#### Document extract:
** start **

Phnom Penh is a capital in the making. There is a lot of restoration and road work being done, the riverfront seems to be undergoing some major renovation.

Our Guest House, funnily named ‘Me Mates Place’, is owned by an Aussie with Cambodian Heritage. The room was the best we have stayed in in Asia. It was really trendy and air-conditioned, with a power shower like no other. The day we arrived we spent hours enjoying the room and ended the day by taking a stroll down to the river and enjoying a good feed at a local market.

The following day, Andy and I visited the ‘Killing Fields’. It was a very sad day and we were very affected by this large garden that served as a mass grave for over 8000 people. That is only the number of recovered graves. There remains a large area in which lie more than 30 un-recovered mass graves. There is evidence in every step of the muddy track of people’s clothing, peering through the ground. A large glass tower sits in the middle of these fields, where 8000 human skulls, the skulls of the people brutally murdered during the Khmer Rouge, are being kept, staring at the visitor, reminding one that justice has not been done yet. The skulls are gruesomely arranged according to the age of the victims when they were slaughtered.

** end **

#### Problem 1:
Rename "phylum" to "division" in the records from the first line up to and including the line with "genus: Dicksonia", and write out those lines with nothing else changed.
The Phnom Penh account has no connection to the records that come after it.

(Data entries)
** start **

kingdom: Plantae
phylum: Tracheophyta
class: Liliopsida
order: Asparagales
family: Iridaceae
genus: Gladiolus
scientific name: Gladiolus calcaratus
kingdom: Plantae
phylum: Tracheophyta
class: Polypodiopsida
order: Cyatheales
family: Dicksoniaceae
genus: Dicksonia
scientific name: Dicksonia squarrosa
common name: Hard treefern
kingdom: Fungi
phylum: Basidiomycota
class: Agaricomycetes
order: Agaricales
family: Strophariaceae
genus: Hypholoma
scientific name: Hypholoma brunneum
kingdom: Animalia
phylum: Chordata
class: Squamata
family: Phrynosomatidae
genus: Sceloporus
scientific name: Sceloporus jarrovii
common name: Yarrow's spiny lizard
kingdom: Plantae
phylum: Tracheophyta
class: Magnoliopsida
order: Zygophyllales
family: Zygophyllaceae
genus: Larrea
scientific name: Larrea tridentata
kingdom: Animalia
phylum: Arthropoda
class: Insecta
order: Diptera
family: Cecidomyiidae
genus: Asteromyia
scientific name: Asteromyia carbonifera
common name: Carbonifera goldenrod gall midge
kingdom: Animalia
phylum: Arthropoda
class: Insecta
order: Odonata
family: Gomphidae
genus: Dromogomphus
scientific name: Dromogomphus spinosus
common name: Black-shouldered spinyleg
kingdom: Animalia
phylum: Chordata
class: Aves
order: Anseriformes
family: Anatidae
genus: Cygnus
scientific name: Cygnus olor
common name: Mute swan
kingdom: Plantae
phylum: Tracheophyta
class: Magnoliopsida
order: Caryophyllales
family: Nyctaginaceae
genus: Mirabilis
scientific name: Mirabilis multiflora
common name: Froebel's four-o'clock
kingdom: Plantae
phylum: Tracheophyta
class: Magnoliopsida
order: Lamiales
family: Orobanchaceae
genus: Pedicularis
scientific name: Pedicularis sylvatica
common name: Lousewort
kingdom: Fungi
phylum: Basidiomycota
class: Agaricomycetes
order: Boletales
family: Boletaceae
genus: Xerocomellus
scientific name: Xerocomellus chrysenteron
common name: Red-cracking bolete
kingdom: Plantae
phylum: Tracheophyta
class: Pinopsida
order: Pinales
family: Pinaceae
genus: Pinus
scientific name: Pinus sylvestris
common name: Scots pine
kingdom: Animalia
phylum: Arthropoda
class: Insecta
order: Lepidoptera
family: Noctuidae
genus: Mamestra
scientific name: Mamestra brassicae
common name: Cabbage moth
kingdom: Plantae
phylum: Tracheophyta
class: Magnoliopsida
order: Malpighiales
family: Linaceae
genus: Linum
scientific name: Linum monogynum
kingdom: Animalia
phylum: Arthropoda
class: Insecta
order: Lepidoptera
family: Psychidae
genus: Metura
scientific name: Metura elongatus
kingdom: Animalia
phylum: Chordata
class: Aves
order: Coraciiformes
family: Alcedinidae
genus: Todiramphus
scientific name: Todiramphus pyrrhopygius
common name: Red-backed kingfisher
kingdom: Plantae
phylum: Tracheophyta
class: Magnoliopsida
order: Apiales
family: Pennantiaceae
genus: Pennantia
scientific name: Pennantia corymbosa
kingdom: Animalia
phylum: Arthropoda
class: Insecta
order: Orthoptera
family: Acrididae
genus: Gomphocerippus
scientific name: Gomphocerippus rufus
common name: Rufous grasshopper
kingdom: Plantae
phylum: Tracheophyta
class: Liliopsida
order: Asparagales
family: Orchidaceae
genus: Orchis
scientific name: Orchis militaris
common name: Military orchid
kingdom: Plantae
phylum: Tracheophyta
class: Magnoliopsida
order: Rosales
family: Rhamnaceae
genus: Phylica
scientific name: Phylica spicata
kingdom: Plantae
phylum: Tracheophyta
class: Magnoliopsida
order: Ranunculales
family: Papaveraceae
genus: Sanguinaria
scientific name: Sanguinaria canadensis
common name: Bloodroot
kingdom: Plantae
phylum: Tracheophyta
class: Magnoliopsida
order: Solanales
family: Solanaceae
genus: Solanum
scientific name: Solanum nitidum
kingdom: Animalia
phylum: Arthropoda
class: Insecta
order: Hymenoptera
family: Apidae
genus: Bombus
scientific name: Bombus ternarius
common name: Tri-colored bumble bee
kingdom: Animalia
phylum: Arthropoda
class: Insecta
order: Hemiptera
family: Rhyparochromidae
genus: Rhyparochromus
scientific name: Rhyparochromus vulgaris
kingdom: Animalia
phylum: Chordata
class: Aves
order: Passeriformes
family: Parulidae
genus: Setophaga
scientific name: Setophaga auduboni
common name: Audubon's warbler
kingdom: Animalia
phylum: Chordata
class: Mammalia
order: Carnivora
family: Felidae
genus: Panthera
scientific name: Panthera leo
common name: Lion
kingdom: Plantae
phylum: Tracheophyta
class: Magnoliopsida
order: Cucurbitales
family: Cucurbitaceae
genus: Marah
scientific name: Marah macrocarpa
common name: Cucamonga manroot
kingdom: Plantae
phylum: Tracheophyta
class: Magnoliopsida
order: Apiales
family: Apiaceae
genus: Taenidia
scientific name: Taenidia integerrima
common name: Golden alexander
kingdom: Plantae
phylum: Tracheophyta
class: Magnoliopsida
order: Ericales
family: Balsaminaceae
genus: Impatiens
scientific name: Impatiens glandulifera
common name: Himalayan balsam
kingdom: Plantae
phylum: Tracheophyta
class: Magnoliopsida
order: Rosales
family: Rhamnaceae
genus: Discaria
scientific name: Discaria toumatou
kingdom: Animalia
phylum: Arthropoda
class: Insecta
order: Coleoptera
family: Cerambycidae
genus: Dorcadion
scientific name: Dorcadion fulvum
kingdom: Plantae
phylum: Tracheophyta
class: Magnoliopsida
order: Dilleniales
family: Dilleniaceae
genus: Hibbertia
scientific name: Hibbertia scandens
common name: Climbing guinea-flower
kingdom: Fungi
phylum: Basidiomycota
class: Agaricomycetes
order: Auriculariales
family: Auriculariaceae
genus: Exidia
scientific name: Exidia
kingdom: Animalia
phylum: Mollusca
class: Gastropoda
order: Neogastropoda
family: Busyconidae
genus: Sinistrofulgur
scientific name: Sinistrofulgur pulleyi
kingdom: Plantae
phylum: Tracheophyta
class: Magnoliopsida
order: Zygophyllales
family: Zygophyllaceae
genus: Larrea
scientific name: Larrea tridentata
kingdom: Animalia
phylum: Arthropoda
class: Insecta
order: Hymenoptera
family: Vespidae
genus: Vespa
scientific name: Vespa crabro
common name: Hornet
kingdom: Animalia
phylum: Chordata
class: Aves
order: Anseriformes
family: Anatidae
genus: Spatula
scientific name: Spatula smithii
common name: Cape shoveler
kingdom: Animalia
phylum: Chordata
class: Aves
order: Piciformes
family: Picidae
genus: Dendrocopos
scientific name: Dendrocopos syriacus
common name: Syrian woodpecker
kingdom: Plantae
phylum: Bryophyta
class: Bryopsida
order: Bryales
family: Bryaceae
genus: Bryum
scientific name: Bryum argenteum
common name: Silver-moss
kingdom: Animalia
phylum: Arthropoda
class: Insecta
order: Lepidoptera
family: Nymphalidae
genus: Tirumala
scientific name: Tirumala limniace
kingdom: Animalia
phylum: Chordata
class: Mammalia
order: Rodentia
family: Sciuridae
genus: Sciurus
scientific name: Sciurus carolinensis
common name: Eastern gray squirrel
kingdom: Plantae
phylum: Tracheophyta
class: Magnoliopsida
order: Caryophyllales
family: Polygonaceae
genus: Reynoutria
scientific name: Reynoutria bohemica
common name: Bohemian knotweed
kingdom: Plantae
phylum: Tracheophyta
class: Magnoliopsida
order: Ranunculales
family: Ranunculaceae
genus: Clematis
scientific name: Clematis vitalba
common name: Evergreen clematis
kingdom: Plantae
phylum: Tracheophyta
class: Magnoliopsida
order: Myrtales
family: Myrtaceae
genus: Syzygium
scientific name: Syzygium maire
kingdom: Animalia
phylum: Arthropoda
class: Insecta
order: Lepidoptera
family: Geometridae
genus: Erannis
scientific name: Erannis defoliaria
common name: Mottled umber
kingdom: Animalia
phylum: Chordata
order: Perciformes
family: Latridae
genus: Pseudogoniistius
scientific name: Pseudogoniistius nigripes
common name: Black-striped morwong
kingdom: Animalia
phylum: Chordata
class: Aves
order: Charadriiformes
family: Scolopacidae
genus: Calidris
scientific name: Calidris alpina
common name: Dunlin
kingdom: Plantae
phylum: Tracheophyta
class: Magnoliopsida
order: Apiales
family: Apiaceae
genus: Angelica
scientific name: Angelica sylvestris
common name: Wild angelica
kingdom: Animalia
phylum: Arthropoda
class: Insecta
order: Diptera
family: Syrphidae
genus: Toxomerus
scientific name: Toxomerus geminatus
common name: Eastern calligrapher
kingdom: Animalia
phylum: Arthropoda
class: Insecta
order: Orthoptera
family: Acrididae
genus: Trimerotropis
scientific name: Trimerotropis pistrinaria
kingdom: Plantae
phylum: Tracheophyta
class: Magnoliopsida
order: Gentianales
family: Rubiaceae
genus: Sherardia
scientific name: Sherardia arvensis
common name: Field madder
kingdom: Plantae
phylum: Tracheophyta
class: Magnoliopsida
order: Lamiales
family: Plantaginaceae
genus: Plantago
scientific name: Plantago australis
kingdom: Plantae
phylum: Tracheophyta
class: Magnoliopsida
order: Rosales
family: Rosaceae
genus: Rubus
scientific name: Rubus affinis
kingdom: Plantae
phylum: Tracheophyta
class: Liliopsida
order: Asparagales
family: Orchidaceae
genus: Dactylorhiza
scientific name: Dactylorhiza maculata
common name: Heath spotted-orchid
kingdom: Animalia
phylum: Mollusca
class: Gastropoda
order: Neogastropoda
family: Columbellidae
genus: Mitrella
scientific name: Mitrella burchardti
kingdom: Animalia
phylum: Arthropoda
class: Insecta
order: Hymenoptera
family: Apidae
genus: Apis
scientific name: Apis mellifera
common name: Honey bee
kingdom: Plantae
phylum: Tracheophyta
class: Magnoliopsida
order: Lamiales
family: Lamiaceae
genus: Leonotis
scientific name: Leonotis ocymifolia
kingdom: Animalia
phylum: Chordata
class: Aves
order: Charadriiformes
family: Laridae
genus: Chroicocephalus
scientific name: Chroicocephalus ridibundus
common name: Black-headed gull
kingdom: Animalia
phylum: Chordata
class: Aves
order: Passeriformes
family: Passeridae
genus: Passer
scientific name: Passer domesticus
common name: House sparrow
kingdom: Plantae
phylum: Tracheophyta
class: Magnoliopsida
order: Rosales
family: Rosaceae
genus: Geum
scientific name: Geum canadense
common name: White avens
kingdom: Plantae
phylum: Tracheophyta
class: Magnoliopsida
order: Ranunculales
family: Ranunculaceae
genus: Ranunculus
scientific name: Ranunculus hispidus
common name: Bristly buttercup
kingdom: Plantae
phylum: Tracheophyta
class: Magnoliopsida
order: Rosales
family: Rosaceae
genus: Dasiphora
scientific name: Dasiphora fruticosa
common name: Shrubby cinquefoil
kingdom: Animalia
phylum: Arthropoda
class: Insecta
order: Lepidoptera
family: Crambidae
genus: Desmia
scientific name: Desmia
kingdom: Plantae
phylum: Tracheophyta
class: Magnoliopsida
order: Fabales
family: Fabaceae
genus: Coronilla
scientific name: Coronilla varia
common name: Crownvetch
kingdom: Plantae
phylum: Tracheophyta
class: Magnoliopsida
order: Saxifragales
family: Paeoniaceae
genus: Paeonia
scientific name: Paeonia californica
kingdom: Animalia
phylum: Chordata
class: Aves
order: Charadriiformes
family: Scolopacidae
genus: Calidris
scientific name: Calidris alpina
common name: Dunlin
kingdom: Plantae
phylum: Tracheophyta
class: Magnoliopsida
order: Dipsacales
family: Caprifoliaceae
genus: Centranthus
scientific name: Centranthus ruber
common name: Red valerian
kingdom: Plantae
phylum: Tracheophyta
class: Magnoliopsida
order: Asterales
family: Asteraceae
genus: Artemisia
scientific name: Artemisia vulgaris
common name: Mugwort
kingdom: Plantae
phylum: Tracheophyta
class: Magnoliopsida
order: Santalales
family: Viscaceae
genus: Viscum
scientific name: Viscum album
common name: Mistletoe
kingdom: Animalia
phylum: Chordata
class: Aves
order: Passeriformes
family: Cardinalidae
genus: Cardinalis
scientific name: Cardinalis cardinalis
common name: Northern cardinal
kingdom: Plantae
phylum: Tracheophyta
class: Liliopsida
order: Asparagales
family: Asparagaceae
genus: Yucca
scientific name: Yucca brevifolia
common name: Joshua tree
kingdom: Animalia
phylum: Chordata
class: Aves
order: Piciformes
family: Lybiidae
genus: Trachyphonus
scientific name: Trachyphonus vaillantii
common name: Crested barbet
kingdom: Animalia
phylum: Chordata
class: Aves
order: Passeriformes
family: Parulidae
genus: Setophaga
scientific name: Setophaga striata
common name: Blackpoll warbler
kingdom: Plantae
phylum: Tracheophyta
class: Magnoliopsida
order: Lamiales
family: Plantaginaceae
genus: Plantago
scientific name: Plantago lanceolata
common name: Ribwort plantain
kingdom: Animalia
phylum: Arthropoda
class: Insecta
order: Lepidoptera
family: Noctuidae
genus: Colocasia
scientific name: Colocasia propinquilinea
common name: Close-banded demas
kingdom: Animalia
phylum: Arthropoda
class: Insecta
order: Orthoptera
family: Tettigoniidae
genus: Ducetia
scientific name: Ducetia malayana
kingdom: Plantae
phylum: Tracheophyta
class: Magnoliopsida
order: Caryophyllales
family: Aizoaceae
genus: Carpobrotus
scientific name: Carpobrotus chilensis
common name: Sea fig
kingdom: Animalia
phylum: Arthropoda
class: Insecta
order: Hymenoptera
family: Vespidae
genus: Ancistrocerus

** end **

#### Problem 2:
According to the Phnom Penh account, how are the skulls in the glass tower arranged?

#### Task output 1:
kingdom: Plantae
division: Tracheophyta
class: Liliopsida
order: Asparagales
family: Iridaceae
genus: Gladiolus
scientific name: Gladiolus calcaratus
kingdom: Plantae
division: Tracheophyta
class: Polypodiopsida
order: Cyatheales
family: Dicksoniaceae
genus: Dicksonia

#### Task output 2:
They are arranged according to the age of the victims when they were slaughtered.